Note the line where "described below.</p>" appears in the data below; write it out exactly, along with every line that comes after it to the end.

* Provided records *
= Beginning of Section =

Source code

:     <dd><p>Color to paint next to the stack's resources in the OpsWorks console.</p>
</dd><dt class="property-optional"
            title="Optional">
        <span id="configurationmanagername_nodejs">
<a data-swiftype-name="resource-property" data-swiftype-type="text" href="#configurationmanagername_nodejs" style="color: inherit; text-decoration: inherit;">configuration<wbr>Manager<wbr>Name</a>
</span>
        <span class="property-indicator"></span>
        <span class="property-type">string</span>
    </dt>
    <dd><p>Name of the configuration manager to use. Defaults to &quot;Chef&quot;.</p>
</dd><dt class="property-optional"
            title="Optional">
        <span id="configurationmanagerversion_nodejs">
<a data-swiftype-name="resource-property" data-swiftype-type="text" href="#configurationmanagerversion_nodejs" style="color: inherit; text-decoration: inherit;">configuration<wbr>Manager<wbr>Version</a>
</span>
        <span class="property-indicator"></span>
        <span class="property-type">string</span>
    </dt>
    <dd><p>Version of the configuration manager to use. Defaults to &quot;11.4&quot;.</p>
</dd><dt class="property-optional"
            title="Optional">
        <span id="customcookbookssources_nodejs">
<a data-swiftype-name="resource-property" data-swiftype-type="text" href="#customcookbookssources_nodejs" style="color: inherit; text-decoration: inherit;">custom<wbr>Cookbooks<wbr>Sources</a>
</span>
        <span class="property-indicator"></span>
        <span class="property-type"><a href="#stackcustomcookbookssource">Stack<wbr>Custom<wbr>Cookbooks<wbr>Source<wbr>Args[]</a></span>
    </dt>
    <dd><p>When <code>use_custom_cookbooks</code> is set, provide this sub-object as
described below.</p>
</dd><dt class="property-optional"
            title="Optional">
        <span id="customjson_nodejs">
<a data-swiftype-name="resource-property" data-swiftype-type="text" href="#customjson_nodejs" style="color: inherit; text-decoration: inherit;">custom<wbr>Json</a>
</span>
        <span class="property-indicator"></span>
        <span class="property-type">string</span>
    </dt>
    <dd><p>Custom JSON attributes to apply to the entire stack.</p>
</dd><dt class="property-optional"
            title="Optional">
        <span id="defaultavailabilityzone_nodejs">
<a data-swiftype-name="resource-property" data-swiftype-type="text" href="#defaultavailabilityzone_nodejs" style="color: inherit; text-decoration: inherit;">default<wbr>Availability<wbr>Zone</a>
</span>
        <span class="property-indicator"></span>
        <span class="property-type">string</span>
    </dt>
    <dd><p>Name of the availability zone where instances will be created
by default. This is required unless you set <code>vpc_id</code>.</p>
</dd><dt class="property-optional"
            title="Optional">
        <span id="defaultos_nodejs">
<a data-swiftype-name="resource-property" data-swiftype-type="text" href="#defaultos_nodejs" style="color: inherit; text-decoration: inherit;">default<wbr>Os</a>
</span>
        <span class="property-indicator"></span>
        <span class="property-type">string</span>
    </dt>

= End of Section =

* Answer section *
described below.</p>
</dd><dt class="property-optional"
            title="Optional">
        <span id="customjson_nodejs">
<a data-swiftype-name="resource-property" data-swiftype-type="text" href="#customjson_nodejs" style="color: inherit; text-decoration: inherit;">custom<wbr>Json</a>
</span>
        <span class="property-indicator"></span>
        <span class="property-type">string</span>
    </dt>
    <dd><p>Custom JSON attributes to apply to the entire stack.</p>
</dd><dt class="property-optional"
            title="Optional">
        <span id="defaultavailabilityzone_nodejs">
<a data-swiftype-name="resource-property" data-swiftype-type="text" href="#defaultavailabilityzone_nodejs" style="color: inherit; text-decoration: inherit;">default<wbr>Availability<wbr>Zone</a>
</span>
        <span class="property-indicator"></span>
        <span class="property-type">string</span>
    </dt>
    <dd><p>Name of the availability zone where instances will be created
by default. This is required unless you set <code>vpc_id</code>.</p>
</dd><dt class="property-optional"
            title="Optional">
        <span id="defaultos_nodejs">
<a data-swiftype-name="resource-property" data-swiftype-type="text" href="#defaultos_nodejs" style="color: inherit; text-decoration: inherit;">default<wbr>Os</a>
</span>
        <span class="property-indicator"></span>
        <span class="property-type">string</span>
    </dt>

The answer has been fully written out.